L’usage et l’engagement unilatéral de l’employeur doivent être dénoncés par l’employeur lorsque celui-ci veut y mettre fin et donc cesser de verser la prime, cette dénonciation s’opérant par une information adressée aux institutions représentatives du personnel d’une part et au salarié de manière individuelle d’autre part. A défaut d’accomplir ces formalités, l’employeur reste tenu de respecter ses engagements.
En dehors des cas d’usage et d’engagement unilatéral, la prime non contractualisée peut cesser d’être versée à tout moment par l’employeur sans aucune formalité. Il s’agit alors d’une gratification bénévole à la discrétion de l’employeur.
En l’espèce, si la société [1] se prévaut de ce que les primes de bilan, non prévues au contrat de travail, constituent une gratification bénévole à la discrétion de l’employeur, il apparaît que ces primes se trouvaient versées chaque année sans qu’il ne soit justifié l’instauration par l’employeur de conditions liées à l’activité globale de l’entreprise et aux résultats du salarié.
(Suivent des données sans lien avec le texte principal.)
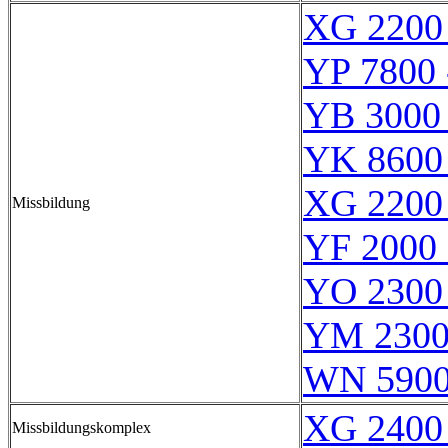
XG 2200
YP 7800 
YB 3000 
YK 8600
XG 2200
Missbildung
YF 2000 
YO 2300
YM 2300
WN 590
XG 2400
Missbildungskomplex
Ces primes s’analysent, ainsi, non pas en une gratification bénévole et discrétionnaire de l’employeur mais en un engagement unilatéral de ce dernier.
Or, à compter de 2017, l’employeur a entendu supprimer ou diminuer le montant de la prime de bilan versée à M. [J], faisant alors référence à des conditions d’attribution non justifiées compte tenu de la faiblesse des résultats de l’intéressé.
La société [1] ne pouvait, par suite, nullement remettre en cause l’engagement unilatéral qu’elle avait pris sans respecter la procédure idoine de dénonciation dudit engagement, ce qu’elle n’a pas fait.
Dans ces conditions et nonobstant les difficultés rencontrées par M. [J] dans l’exercice de ses missions, il est dû au salarié un rappel au titre des primes de bilan non versées soit :
-2500 euros au titre de la prime 2018,
-1488 euros au titre de la prime 2019,
-5000 euros au titre de la prime 2020,
outre les congés payés y afférents à hauteur de 898,80 euros.
Le jugement entrepris est infirmé sur ce point.
Sur les autres demandes :
Les dispositions du jugement entrepris afférentes aux dépens et aux frais irrépétibles exposés en première instance sont confirmées.
Succombant en partie à l’instance, la société [1] est condamnée aux dépens d’appel ainsi qu’à payer à M. [Y] [J] 1500 euros sur le fondement de l’article 700 du code de procédure civile.
PAR CES MOTIFS :
La COUR,
CONFIRME le jugement rendu par le conseil de prud’hommes de Lille le 8 juillet 2024, sauf en ce qu’il a dit le licenciement de M. [Y] [J] dépourvu de cause réelle et sérieuse, en ce qu’il a condamné la société [1] à lui payer 51548 euros à titre de dommages et intérêts y afférents et en ce qu’il l’a débouté de sa demande de rappel de primes et des congés payés y afférents ;
STATUANT A NOUVEAU ET Y AJOUTANT,
DIT que le licenciement de M. [Y] [J] repose sur une cause réelle et sérieuse ;
DEBOUTE M. [Y] [J] de sa demande de dommages et intérêts pour licenciement sans cause réelle et sérieuse ;
CONDAMNE la société [1] à payer à M. [Y] [J] :
-2500 euros au titre de la prime 2018,
-1488 euros au titre de la prime 2019,
-5000 euros au titre de la prime 2020,
-898,80 euros au titre des congés payés y afférents ;
CONDAMNE la société [1] aux dépens d’appel ainsi qu’à payer à [Y] [J] 1500 euros au titre de l’article 700 du code de procédure civile ;
DEBOUTE les parties de leurs demandes plus amples et contraires.
EN CONSÉQUENCE
LA RÉPUBLIQUE FRANÇAISE mande et ordonne à tous les commissaires de justice, sur ce requis, de mettre la dite décision à exécution, aux procureurs généraux et aux procureurs de la République près les tribunaux judiciaires d’y tenir la main, à tous les commandants et officiers de la [Localité 4] Publique de prêter main-forte lorsqu’ils en seront légalement requis. En foi de quoi, la présente décision a été signée par le Président et le Greffier.